Larval settlement preference maximizes genetic mixing in an inbreeding population of a simultaneous hermaphrodite (Bugula stolonifera, Bryozoa).

Conspecific aggregations in terrestrial and aquatic organisms can have a significant effect on an individual's survival, growth and reproductive fitness, particularly if these aggregations are composed of closely related individuals. Such aggregations can form passively, as a consequence of dispersal, or actively, as a consequence of kin recognition. In this study, we investigated the genetic composition of individuals in conspecific aggregations in the simultaneous hermaphroditic marine bryozoan Bugula stolonifera. Conspecific larvae routinely metamorphose on adult colonies; the possibility that larvae select or avoid their maternal colony was investigated utilizing 10 newly developed polymorphic microsatellite loci.
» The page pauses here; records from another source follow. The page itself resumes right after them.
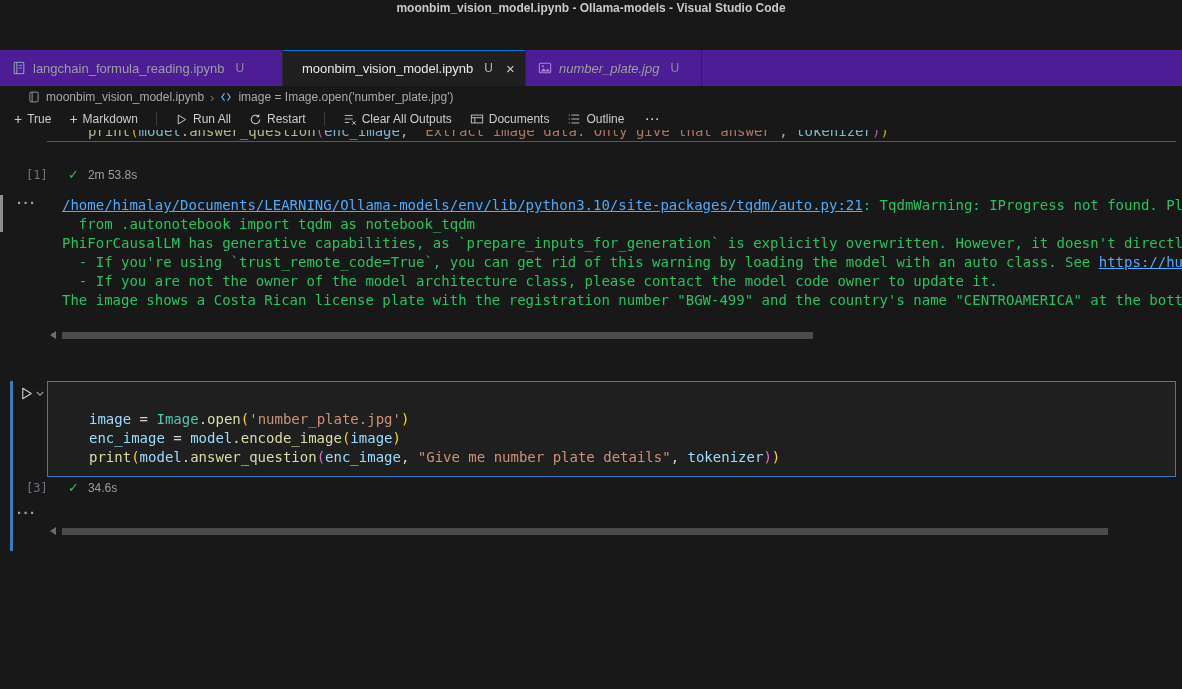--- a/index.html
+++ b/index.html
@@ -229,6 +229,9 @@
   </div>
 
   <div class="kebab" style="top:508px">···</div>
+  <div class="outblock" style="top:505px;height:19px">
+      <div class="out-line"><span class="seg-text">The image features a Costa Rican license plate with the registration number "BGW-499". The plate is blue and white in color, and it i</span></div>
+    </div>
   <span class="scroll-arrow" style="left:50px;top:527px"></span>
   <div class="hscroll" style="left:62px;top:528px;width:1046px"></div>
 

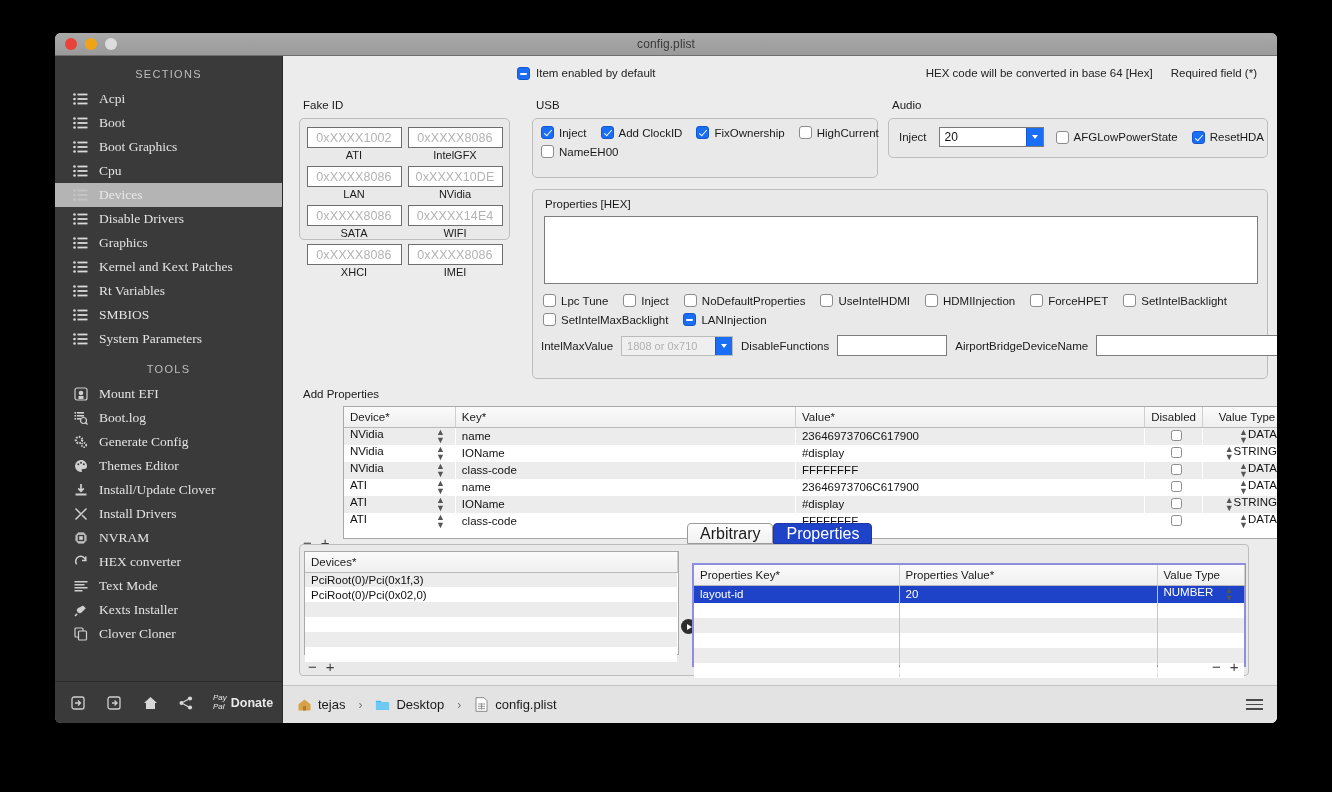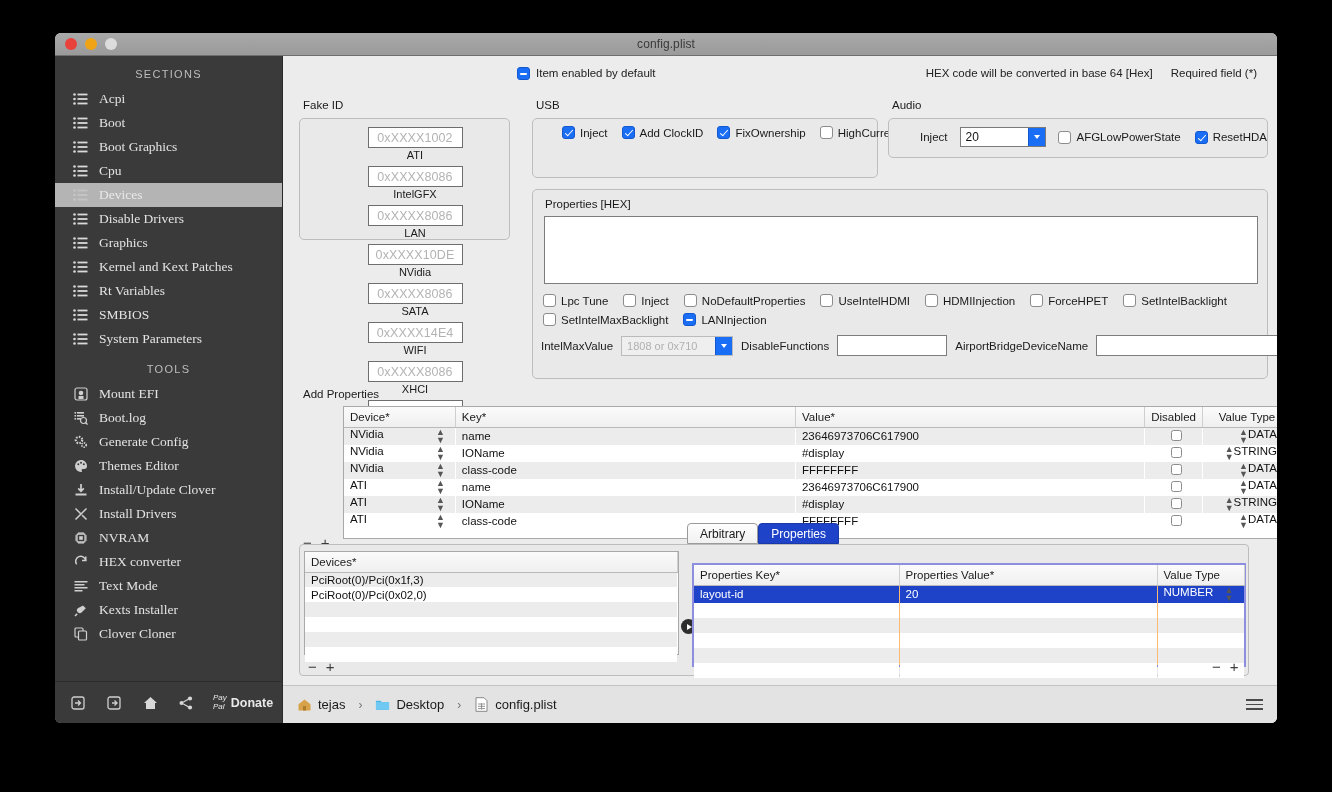--- a/index.html
+++ b/index.html
@@ -103,7 +103,7 @@
   .cbrow { display:flex; align-items:center; gap:5px; font-size:11.5px; color:#1a1a1a; white-space:nowrap; }
 
   
-  .group { position:absolute; border:1px solid #bdbdbd; border-radius:5px; background:#e9e9e9;padding-left:21px; }
+  .group { position:absolute; border:1px solid #bdbdbd; border-radius:5px; background:#e9e9e9; }
   .grouplabel {
     position:absolute; font-size:11.5px; color:#1a1a1a; background:transparent;
   }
Adult colonies were collected from Eel Pond, Woods Hole, Massachusetts and inspected for the presence of attached individuals. Adult colonies and their attached individuals were genotyped and compared to assess genetic relatedness within and among these groups relative to the overall genetic variability of the sampling site. Overall, the population of B. stolonifera at this site was found to be outside Hardy-Weinberg equilibrium because of significant levels of inbreeding. No significant genetic differentiation, however, was found between any groups, documenting that a group containing an adult colony and its attached individuals had as much genetic variability as was found for the entire sampling site. Parentage-exclusion analyses showed that the vast majority of attached individuals (>93%) could not have derived from the colony on which they were attached. Kinship analyses showed that the majority of attached individuals (≈63%) shared less than a half-sibling relationship. These results suggest that a colony's nearest neighbours are not composed of siblings, and thus, larval settlement preference can maximize outcrossing in this inbreeding population.